Using
the Original Dixieland Jazz Band as their initial role model, the brothers
Harry and
Sydney Roy formed and perfected a hot little jazz band in London, England, from 1921 to 1930. After disbanding, they put together a larger ensemble in 1931, now led by the personable
Harry Roy, "the King of Hot-Cha." In 1997 the Living Era label brought out a more or less chronologically arranged sampler of
Harry Roy's recordings made in London between May 1933 and April 1940, with two pianists adding an extra dimension to the band. The hot jazz taproots are resoundingly evident on "Bugle Call Rag" (the band's signature theme song), "That's A-Plenty," "Maple Leaf Rag," and "King Porter Stomp," as well as
Roy's own "No Name Rag" and "The Roy Rag." "Sarawaki" was named after the state of Sarawak in Borneo, where
Roy's wife, Elizabeth, grew up as a member of the last white family to control the region in the name of British colonial rule.
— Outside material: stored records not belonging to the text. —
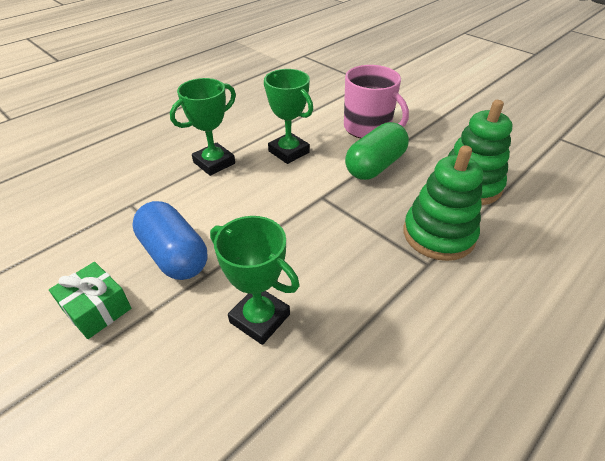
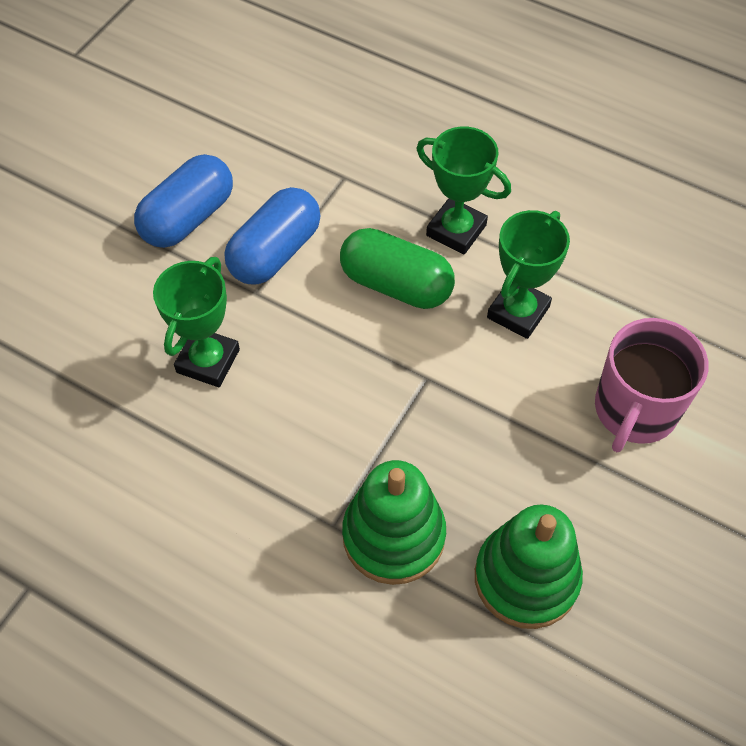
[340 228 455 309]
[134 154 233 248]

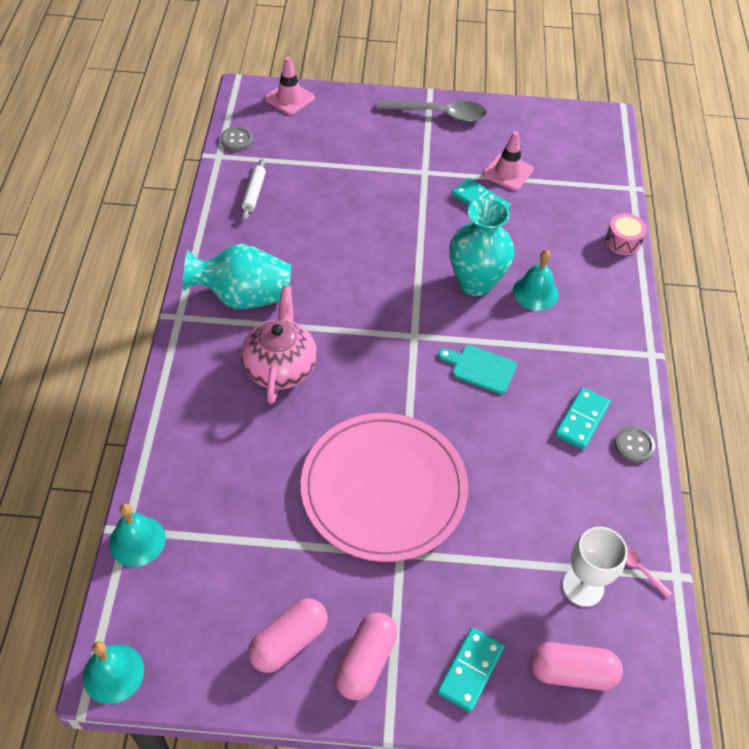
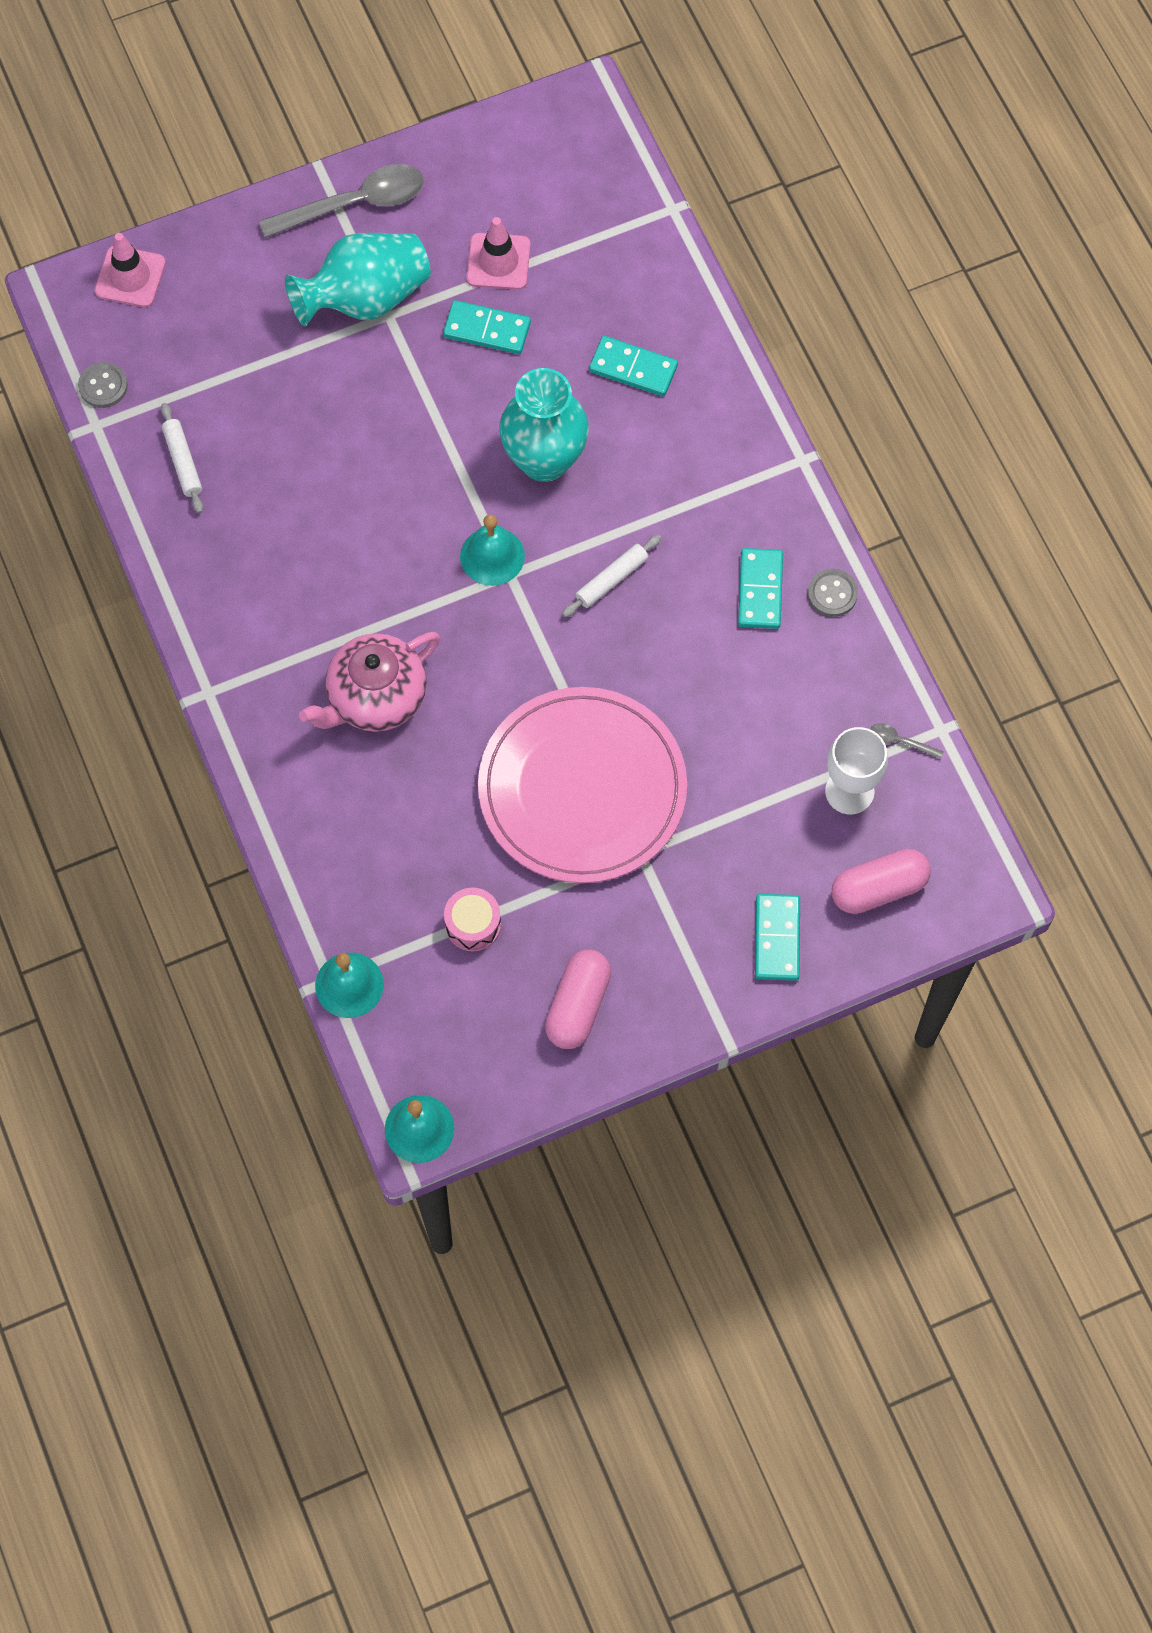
[444 888 501 951]
[285 233 431 326]
[460 514 525 586]
[299 632 440 732]
[562 535 661 617]
[870 723 944 760]
[335 612 397 700] (first image)
[589 336 678 396]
This "exotic" number fits nicely with a medley of "Chinatown" and "Limehouse Blues"; both recordings draw upon the 1920s stylistic convention of the Oriental fox trot. There are a number of harmless, wholesome, and at times sentimental vocals by pianist
Ivor Moreton, timpanist
Bill Currie, and
Kay Harding. Some of these performances are downright campy. "Bugle Call Rag" begins with someone imitating a British drill sergeant; "La Cucaracha" has a group vocal adorned with an exaggerated operatic "Mexican" tenor voice; "Let's Have a Jubilee" comes on like a music hall pit orchestra curtain raiser; "Lullabye of Broadway" lives up to its Hollywood origins; and "Heigh-Ho!" gets the ultra-silly treatment with the title pronounced like "Hey-Ho!" Drummer
Ray Ellington hazards a goofy attempt at scat singing on "Where Did Robinson Crusoe Go (With Friday on Saturday Night)?," while during the theatrically comical "I Want the Waiter (With the Water)" (a lively routine that sounds a lot like something from
Michael Flanders & Donald Swann),
Monia Liter solos using the Hammond Novachord, an early electronic sound synthesizer that fit over the piano keyboard and simulated the sound of a tinny electric organ with the switches set on "clavichord." This surprisingly entertaining package of British dance music from the 1930s has enough real jazz behind it to warrant closer inspection, except of course for those who consider themselves too cool for such innocent merriment.